Effective context engineering for AI agents
Attention is a finite budget, and quality degrades as the window fills — 'context rot' — so more context is not better. The recommended toolkit is exactly this layer: compaction, structured note-taking as externalized memory, and just-in-time retrieval instead of pre-loading everything.

Key Characteristics

  • Recent verbatim, old summarized — the live working set needs full fidelity; settled history needs only its conclusions.
  • Compaction is lossy by design — you are deliberately trading detail for room. The goal is to lose detail that no longer affects future decisions.
  • Externalize before you evict — anything that must survive (a decision, a file path, a user preference) should be written to durable state before the turn that held it is summarized away. Anthropic reached the same conclusion building harnesses for long-running agents: compaction alone doesn't reliably pass clear instructions to the next session — durable artifacts carry the thread.
  • Triggered by budget, not turn count — compact when tokens demand it, not on a fixed schedule; turn size varies wildly.
  • Cache-aware — rewriting history invalidates the prompt cache from that point.

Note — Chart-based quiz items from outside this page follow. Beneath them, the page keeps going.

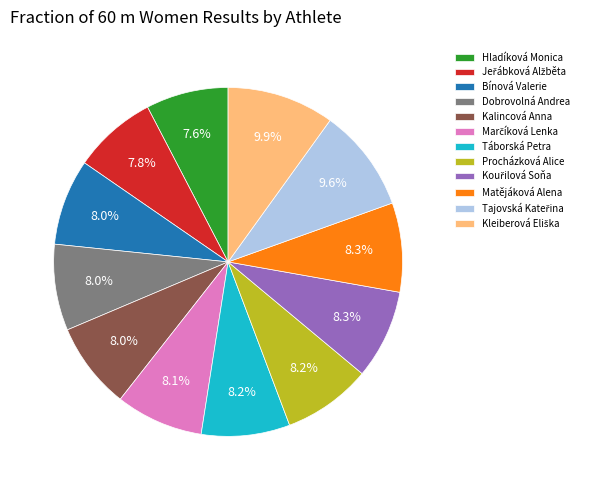

What percentage do Kalincová Anna and Procházková Alice together represent?

16.2%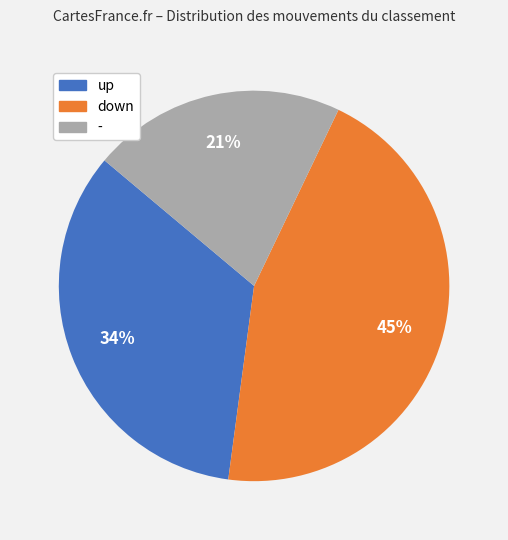

How many slices are in this pie chart?

3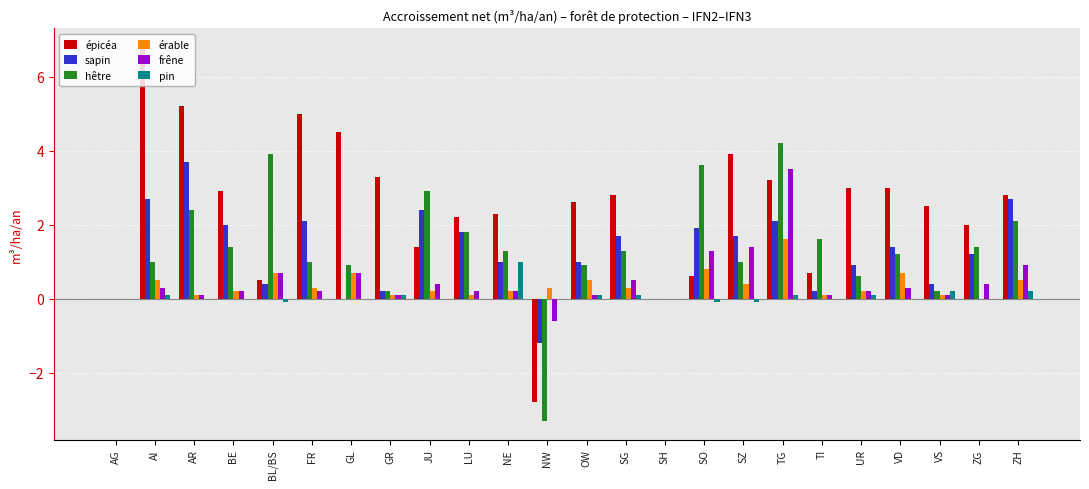

Reading left to right, extract all data points from this chart.

épicéa: AG=0.0	AI=6.8	AR=5.2	BE=2.9	BL/BS=0.5	FR=5.0	GL=4.5	GR=3.3	JU=1.4	LU=2.2	NE=2.3	NW=-2.8	OW=2.6	SG=2.8	SH=0.0	SO=0.6	SZ=3.9	TG=3.2	TI=0.7	UR=3.0	VD=3.0	VS=2.5	ZG=2.0	ZH=2.8
sapin: AG=0.0	AI=2.7	AR=3.7	BE=2.0	BL/BS=0.4	FR=2.1	GL=0.0	GR=0.2	JU=2.4	LU=1.8	NE=1.0	NW=-1.2	OW=1.0	SG=1.7	SH=0.0	SO=1.9	SZ=1.7	TG=2.1	TI=0.2	UR=0.9	VD=1.4	VS=0.4	ZG=1.2	ZH=2.7
hêtre: AG=0.0	AI=1.0	AR=2.4	BE=1.4	BL/BS=3.9	FR=1.0	GL=0.9	GR=0.2	JU=2.9	LU=1.8	NE=1.3	NW=-3.3	OW=0.9	SG=1.3	SH=0.0	SO=3.6	SZ=1.0	TG=4.2	TI=1.6	UR=0.6	VD=1.2	VS=0.2	ZG=1.4	ZH=2.1
érable: AG=0.0	AI=0.5	AR=0.1	BE=0.2	BL/BS=0.7	FR=0.3	GL=0.7	GR=0.1	JU=0.2	LU=0.1	NE=0.2	NW=0.3	OW=0.5	SG=0.3	SH=0.0	SO=0.8	SZ=0.4	TG=1.6	TI=0.1	UR=0.2	VD=0.7	VS=0.1	ZG=0.0	ZH=0.5
frêne: AG=0.0	AI=0.3	AR=0.1	BE=0.2	BL/BS=0.7	FR=0.2	GL=0.7	GR=0.1	JU=0.4	LU=0.2	NE=0.2	NW=-0.6	OW=0.1	SG=0.5	SH=0.0	SO=1.3	SZ=1.4	TG=3.5	TI=0.1	UR=0.2	VD=0.3	VS=0.1	ZG=0.4	ZH=0.9
pin: AG=0.0	AI=0.1	AR=0.0	BE=0.0	BL/BS=-0.1	FR=0.0	GL=0.0	GR=0.1	JU=0.0	LU=0.0	NE=1.0	NW=0.0	OW=0.1	SG=0.1	SH=0.0	SO=-0.1	SZ=-0.1	TG=0.1	TI=0.0	UR=0.1	VD=0.0	VS=0.2	ZG=0.0	ZH=0.2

Compact at natural boundaries to minimize cache churn.

Pitfalls

  • Summarizing too aggressively — collapsing the live working set produces an Amnesiac Agent that forgets what it was just doing.
  • Never externalizing — if durable facts only live in turns that get summarized, they're gone for good. Summary is not storage.
  • Compacting every turn — constant rewriting trashes the cache and adds a summarization model call to every step. Compact at thresholds, not continuously.